[[ Dataset content, beginning ]]
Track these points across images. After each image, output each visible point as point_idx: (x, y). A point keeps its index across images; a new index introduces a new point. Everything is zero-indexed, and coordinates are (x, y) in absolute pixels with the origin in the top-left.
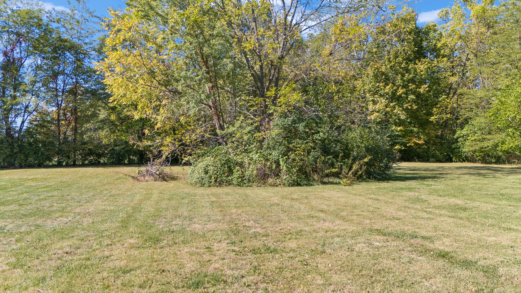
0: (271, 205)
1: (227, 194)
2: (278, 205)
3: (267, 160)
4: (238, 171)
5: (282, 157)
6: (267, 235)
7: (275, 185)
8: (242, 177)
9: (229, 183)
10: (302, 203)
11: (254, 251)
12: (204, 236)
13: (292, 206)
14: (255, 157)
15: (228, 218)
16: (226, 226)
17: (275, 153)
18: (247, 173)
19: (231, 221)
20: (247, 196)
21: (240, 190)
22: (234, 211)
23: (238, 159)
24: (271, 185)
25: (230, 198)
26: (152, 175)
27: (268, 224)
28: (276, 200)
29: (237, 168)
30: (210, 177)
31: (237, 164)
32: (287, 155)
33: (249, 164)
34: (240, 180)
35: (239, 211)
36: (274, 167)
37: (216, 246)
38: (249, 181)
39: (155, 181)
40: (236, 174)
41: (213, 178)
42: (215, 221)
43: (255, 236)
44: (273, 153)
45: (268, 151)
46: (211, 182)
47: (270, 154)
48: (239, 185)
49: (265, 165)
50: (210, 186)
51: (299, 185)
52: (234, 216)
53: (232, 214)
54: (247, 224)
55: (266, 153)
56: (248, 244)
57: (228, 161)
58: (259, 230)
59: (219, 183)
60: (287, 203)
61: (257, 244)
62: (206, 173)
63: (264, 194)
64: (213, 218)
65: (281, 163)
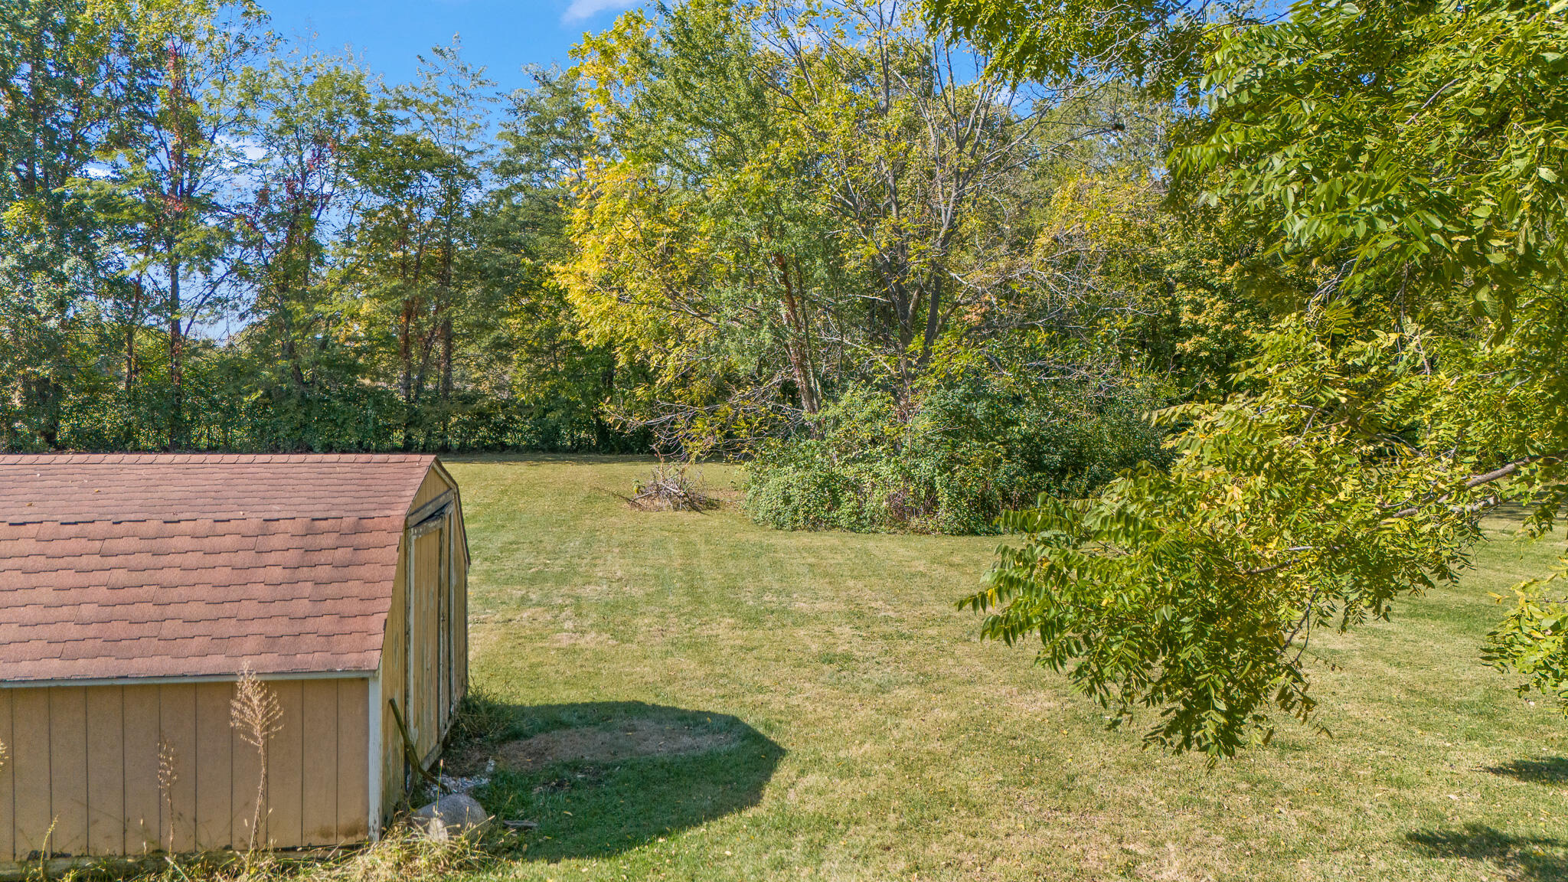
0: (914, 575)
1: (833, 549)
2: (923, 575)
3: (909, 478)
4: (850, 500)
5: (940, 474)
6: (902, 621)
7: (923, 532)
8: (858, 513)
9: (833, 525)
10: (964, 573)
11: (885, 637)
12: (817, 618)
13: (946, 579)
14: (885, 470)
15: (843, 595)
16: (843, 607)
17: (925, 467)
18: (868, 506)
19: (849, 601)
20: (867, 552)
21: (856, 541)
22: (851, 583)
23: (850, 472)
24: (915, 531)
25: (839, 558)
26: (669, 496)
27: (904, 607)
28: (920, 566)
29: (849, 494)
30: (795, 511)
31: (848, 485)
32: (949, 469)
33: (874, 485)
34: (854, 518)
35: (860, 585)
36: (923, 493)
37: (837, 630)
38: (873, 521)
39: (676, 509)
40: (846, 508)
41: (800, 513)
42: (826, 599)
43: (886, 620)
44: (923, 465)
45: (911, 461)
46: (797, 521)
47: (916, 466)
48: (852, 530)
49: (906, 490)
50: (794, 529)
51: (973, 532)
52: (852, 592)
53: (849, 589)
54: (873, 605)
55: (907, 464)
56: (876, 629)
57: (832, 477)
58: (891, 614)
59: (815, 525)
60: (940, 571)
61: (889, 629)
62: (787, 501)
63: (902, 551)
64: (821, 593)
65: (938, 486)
[[ Dataset content, end ]]
[[ Dataset content, beginning ]]
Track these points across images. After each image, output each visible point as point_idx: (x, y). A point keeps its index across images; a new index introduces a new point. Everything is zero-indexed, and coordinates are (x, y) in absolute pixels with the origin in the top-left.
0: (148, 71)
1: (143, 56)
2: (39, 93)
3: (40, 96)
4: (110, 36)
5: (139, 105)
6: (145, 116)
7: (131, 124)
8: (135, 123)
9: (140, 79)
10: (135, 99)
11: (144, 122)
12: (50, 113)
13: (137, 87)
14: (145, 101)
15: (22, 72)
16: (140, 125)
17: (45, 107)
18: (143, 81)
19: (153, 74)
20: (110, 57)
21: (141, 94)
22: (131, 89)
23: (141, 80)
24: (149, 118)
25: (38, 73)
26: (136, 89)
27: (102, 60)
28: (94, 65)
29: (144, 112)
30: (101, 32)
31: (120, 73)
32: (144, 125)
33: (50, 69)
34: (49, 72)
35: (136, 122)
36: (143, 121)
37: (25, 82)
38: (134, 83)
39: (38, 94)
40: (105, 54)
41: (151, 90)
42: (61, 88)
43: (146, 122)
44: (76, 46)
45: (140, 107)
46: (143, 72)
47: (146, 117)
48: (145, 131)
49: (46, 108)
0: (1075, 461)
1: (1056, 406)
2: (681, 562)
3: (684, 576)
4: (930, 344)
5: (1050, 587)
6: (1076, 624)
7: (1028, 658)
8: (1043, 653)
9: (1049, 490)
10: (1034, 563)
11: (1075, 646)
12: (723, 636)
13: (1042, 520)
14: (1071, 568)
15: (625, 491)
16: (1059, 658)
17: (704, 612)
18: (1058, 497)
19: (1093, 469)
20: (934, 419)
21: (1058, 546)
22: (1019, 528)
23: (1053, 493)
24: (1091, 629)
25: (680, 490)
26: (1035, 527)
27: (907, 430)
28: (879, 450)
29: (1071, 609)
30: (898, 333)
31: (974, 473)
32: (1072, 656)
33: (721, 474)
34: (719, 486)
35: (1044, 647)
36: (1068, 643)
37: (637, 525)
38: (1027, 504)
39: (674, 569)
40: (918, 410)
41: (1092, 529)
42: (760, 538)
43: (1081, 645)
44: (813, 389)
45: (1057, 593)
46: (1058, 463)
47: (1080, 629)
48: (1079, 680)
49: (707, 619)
[[ Dataset content, end ]]
Where the line holding "21: (141, 94)" appears in the listing above, start reproducing exactly, and end with the line holding "45: (140, 107)".

21: (141, 94)
22: (131, 89)
23: (141, 80)
24: (149, 118)
25: (38, 73)
26: (136, 89)
27: (102, 60)
28: (94, 65)
29: (144, 112)
30: (101, 32)
31: (120, 73)
32: (144, 125)
33: (50, 69)
34: (49, 72)
35: (136, 122)
36: (143, 121)
37: (25, 82)
38: (134, 83)
39: (38, 94)
40: (105, 54)
41: (151, 90)
42: (61, 88)
43: (146, 122)
44: (76, 46)
45: (140, 107)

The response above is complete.